Recurring Theme

Calculus Level 5

Consider a recurrence relation, $a_{n+3}=2a_{n+2}+a_{n+1}-a_n$ for $n\geq 0$ and $a_0=1$ , find the sum of all possible values of $\displaystyle \lim_{n\to\infty}\frac{a_{n+1}}{a_n}$ , rounded to three significant figures. Here, $a_1$ and $a_2$ are arbitrary real numbers.

If you reach the conclusion that the limit fails to exist in some cases, enter 0.666

The answer is 2.00.

1 solution

A Former Brilliant Member
Mar 26, 2016

we are using a(n+1)/a(n)=L=a(n+2)/a(n+1)=a(n+3)/a(n+2) as n---->infinity using this we get a cubic equation the required solution is the negative of the coefficient of the L^2.

Are you saying that it works this way for all linear recurrences? What about something like $a_{n+3}=3a_{n+2}-3a_{n+1}+a_n$ ?

Otto Bretscher - 5 years, 2 months ago

I was able to get that $a_n=fx^n+gy^n+hz^n$ where $f+g+h=1$ and x, y and z are roots of $t^3=2t^2+t-1$ . How do I proceed?

Edit Got it now.

A Former Brilliant Member - 5 years, 2 months ago

@Srijit Mukherjee and @Deeparaj Bhat : This method works only if (a) The roots are distinct and (b) The roots have distinct moduli.

Otto Bretscher - 5 years, 2 months ago

@Otto Bretscher – Sir, I did a method similar to the ones above. Could you please tell how the conditions that you have mentioned are necessary.

Vignesh S - 5 years, 2 months ago

@Vignesh S – Consider the two examples I gave in this post, one with a multiple root and one with distinct roots of equal modulus.

Otto Bretscher - 5 years, 2 months ago

@Vignesh S – Check out the wiki! Just added :)
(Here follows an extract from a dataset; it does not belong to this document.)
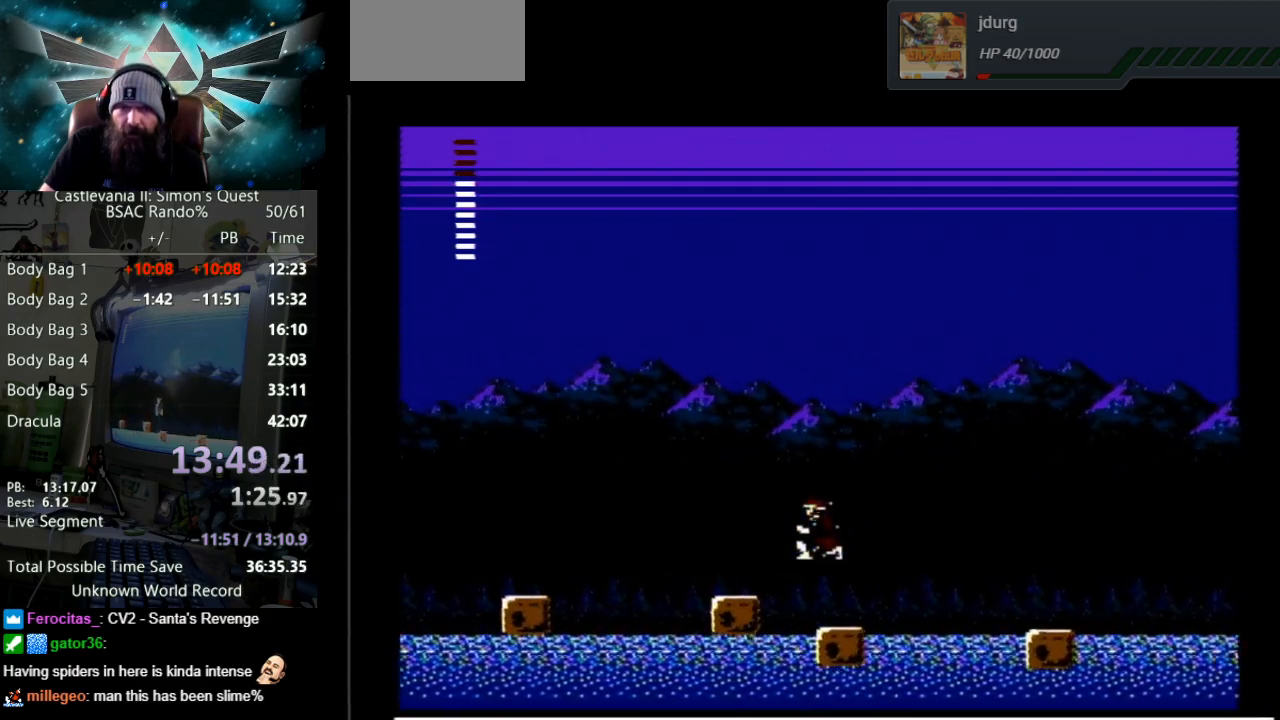
{"buttons": ["DPAD_LEFT"], "events": [[17, "A", "up"]]}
Calvin Lin Staff - 5 years, 2 months ago

@Otto Bretscher – If the roots are repeated, like in your comment above, I know a way out. But what to do if the moduli aren't distinct?
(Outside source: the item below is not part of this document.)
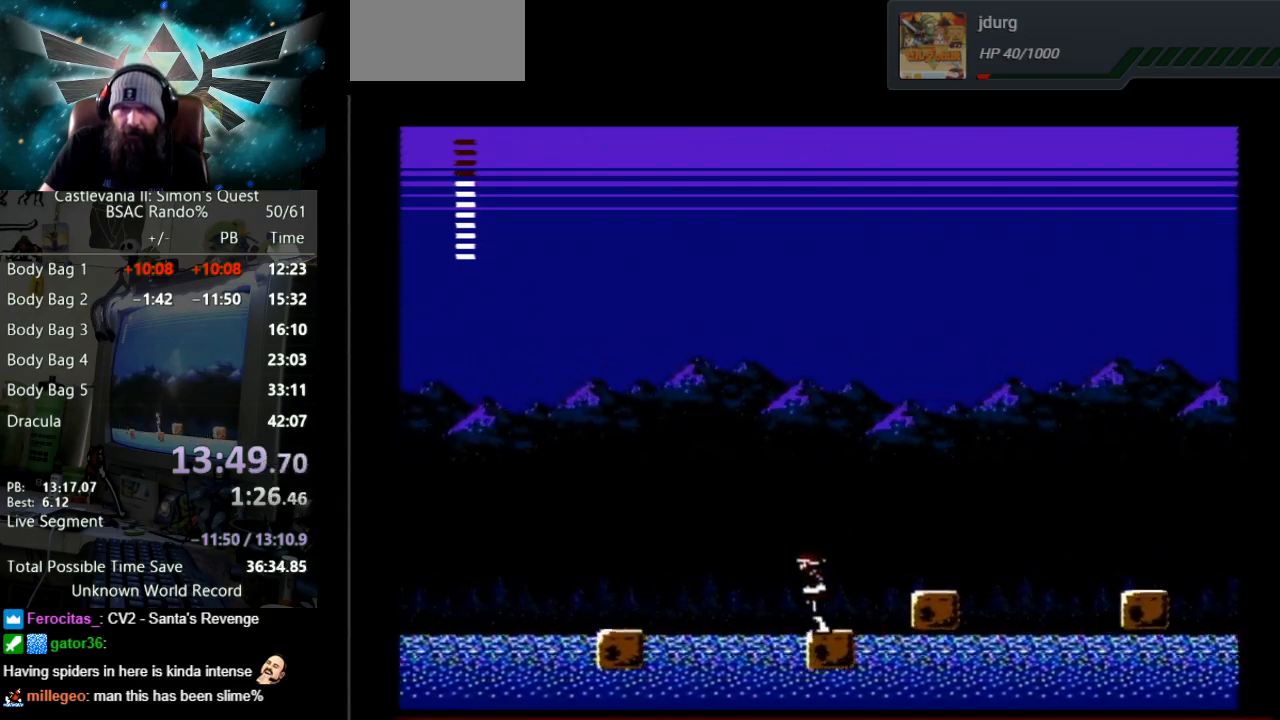
{"buttons": ["A", "DPAD_LEFT"], "events": [[150, "A", "down"]]}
A Former Brilliant Member - 5 years, 2 months ago

@A Former Brilliant Member – Then the limit may not exist, as in $a_1=1,a_2=2$ and $a_{n+2}=a_n$

Otto Bretscher - 5 years, 2 months ago

@Otto Bretscher – I meant with respect to solving the recurrence relation...

A Former Brilliant Member - 5 years, 2 months ago

@A Former Brilliant Member – The solution of the linear recurrence will be the same if the moduli aren't distinct as long as the roots are distinct.

Otto Bretscher - 5 years, 2 months ago

@Otto Bretscher – Thanks for that! Just one more thing, if the roots were repeated, even then the limits would've existed in all the cases and the answer would've been equal to the sum of all the roots, counted with multiplicities, right?

A Former Brilliant Member - 5 years, 2 months ago

@A Former Brilliant Member – Well, you don't count limits with multiplicities, so the sum may be different in that case... it's the sum of the distinct roots (again, as long as the moduli are distinct as well).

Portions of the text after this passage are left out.